What is being asked => Read through the lines below for the string "return" and copy each one that has it.

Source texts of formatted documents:
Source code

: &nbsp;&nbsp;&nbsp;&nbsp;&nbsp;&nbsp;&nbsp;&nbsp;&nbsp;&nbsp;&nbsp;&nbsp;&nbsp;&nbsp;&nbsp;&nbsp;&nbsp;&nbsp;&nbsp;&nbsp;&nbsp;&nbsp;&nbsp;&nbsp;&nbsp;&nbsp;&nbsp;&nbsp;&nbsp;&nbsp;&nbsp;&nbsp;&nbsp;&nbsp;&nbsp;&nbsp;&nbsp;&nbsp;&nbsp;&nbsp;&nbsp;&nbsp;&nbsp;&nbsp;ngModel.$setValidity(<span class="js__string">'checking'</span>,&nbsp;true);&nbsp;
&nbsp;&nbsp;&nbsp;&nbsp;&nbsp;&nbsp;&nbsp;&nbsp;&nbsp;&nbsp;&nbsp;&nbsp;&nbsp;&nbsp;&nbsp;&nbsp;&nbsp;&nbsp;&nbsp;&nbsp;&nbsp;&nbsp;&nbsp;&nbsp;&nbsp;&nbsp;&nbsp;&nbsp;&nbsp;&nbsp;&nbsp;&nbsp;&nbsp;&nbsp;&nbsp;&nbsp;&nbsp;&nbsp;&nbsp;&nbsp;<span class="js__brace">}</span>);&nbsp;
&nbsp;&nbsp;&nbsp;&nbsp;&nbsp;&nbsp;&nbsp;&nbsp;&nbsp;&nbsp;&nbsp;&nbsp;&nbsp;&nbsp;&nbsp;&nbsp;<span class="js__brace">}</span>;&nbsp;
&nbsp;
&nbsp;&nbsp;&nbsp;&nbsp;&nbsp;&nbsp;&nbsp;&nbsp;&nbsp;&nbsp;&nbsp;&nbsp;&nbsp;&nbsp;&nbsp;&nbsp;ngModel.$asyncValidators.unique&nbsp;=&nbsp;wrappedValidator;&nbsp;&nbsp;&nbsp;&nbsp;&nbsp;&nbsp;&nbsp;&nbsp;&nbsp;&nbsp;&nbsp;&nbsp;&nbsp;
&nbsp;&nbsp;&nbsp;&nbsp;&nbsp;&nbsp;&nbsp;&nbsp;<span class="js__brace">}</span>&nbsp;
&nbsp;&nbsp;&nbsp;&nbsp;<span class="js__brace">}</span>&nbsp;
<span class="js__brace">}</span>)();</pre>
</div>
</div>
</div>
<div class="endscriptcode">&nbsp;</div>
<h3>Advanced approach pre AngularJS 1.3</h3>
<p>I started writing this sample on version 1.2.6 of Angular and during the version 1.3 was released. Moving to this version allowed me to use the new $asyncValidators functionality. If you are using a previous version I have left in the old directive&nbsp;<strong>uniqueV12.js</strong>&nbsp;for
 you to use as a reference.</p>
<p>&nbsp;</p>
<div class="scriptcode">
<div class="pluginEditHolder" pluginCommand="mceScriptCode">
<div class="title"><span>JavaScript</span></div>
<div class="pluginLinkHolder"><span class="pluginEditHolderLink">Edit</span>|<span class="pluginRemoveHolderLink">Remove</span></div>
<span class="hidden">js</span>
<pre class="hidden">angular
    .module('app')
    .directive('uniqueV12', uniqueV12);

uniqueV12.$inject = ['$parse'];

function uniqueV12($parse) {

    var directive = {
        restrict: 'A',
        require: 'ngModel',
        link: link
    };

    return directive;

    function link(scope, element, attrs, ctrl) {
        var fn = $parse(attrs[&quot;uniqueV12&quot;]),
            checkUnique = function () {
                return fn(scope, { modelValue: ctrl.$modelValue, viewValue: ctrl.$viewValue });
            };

Expected output =>
    return directive;
                return fn(scope, { modelValue: ctrl.$modelValue, viewValue: ctrl.$viewValue });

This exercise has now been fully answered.